Reading passage below:

2.4. The Great Leap Forward

Look at the graph above again. After the Toba catastrophe, the modern humans underwent another bottom era but clothing helped them to advance northward. You can see another bottom, the coldest era in the Wisconsin (Würm) Glaciation, when Neanderthal became extinct, though modern humans survived the era and now flourish. What made the difference?

The average skull capacity of Homo neanderthalensis was 10% greater than that of Homo sapiens. But what it means is not that Homo neanderthalensis was more intelligent than Homo sapiens, but that the former had a larger body than the latter. A more credible criterion of intelligence is the rate of the weight of the frontal lobe to the cortex. Homo neanderthalensis was not as intelligent as Homo sapiens because the frontal lobe of the former was not as developed as that of the latter.

The frontal lobe is an area in the brain of vertebrates, located at the front of each cerebral hemisphere. It has the selective and executive function to control and manage the information processed at the other lobes. The brain of Homo sapiens has more combining and networking functions than that of Homo neanderthalensis. So are their societies.

Homo neanderthalensis settled down in a place and lived a self-sufficient life. The productivity of a self-sufficient economy in a limited area was low. The Neanderthal men worked hard to compensate for this low productivity, which made their bodies stout. Meanwhile, the modern human moved around for a better game and traded various commodities with other families. Homo neanderthalensis was resident and isolated, while Homo sapiens were migratory and trade networking.

End of Reading passage.

Tasks to perform
1. Decide whether each statement agrees with the Great Leap Forward passage: (a) Neanderthals had a smaller average skull capacity than Homo sapiens; (b) the frontal lobe is located at the front of each cerebral hemisphere; (c) Homo neanderthalensis traded commodities with other families. Answer each with yes or no, and quote the words from the passage that decide it.
2. Write the next part of the Great Leap Forward passage, picking up right after its final sentence.

Source material below:

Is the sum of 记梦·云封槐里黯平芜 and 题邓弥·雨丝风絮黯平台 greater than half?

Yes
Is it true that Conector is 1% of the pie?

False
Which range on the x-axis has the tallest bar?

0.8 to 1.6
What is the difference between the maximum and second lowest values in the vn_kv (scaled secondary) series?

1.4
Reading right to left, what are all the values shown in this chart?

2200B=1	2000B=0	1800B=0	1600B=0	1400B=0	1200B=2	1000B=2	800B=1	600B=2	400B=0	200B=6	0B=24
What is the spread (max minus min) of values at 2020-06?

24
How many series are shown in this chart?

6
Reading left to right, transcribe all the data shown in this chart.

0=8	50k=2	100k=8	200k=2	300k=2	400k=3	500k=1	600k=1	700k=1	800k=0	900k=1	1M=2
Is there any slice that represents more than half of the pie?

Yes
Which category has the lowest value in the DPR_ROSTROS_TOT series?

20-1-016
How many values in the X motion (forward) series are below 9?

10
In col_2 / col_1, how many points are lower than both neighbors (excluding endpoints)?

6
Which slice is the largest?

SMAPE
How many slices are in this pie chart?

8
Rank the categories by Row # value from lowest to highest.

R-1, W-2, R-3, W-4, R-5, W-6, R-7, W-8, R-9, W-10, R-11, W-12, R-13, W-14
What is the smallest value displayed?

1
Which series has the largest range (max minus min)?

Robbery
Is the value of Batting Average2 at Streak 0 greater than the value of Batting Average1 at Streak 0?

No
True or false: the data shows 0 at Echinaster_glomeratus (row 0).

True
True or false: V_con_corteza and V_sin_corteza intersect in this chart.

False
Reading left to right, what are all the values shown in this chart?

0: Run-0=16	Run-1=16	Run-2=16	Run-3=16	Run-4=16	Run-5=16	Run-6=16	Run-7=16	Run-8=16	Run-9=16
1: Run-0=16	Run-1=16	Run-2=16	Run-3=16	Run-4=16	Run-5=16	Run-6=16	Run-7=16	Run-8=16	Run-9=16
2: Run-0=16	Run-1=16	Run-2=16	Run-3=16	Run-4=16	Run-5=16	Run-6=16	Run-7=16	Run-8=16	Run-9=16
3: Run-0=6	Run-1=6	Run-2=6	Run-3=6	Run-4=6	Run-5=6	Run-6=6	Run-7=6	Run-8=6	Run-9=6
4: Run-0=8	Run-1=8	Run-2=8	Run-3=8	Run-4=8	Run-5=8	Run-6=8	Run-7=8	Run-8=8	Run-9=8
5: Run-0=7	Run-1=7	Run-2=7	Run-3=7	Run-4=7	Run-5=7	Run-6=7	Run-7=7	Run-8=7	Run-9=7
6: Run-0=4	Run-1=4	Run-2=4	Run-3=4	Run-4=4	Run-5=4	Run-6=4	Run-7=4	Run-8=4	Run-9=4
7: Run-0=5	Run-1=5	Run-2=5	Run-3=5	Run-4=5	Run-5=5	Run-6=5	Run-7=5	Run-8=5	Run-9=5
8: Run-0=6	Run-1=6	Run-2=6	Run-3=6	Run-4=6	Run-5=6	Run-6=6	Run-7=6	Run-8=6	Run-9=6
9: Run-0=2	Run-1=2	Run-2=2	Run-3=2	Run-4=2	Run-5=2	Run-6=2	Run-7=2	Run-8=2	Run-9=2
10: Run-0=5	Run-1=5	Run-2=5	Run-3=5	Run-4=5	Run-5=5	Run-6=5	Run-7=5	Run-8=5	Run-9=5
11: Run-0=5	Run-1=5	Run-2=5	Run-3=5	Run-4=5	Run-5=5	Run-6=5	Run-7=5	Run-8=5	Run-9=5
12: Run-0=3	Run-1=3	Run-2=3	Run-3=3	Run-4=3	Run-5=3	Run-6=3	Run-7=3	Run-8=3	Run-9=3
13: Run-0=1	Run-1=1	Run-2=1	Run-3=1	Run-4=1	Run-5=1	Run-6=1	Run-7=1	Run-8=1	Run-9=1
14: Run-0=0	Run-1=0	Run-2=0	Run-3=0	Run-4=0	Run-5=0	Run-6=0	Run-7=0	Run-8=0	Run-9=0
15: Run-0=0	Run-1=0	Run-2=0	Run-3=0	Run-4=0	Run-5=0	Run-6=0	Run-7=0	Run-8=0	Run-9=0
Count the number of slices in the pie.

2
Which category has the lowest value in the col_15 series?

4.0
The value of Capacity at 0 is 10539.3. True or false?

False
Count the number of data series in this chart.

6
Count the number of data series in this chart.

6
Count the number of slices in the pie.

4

End of Source material.

Outputs by task
1.
(a) No: "The average skull capacity of Homo neanderthalensis was 10% greater than that of Homo sapiens."
(b) Yes: "located at the front of each cerebral hemisphere."
(c) No: "Homo neanderthalensis was resident and isolated, while Homo sapiens were migratory and trade networking."

2.
Homo neanderthalensis seemed to speak the language, but their language was not highly articulated. The highly articulated language develops when one encounters another culture. The tacit understanding is enough within the family. We can see many cave paintings that reflect the desire of Homo sapiens for representation, but Homo neanderthalensis left no such remains. Homo sapiens networked ideas and created sophisticated culture.

Homo sapiens were not sophisticated from the beginning. About 50–40 thousand years ago Homo sapiens showed the cultural innovation named “Great Leap Forward".[12] The essence of the innovation is the networking based on the brain structure and applied to the linguistic and social structure.

Through the Great Leap Forward, modern humans also developed sophisticated hunting techniques, such as pitfall traps, or driving animals to fall off cliffs. Once they sophisticated the ability to use language, it became easy to transmit new technologies from generation to generation.

3. Revolutions in the Holocene

3.1. The Neolithic Revolution

The graph below represents the temperature fluctuation in the transition from Pleistocene to Holocene and the climate periods from Oldest Dryas to Atlantic.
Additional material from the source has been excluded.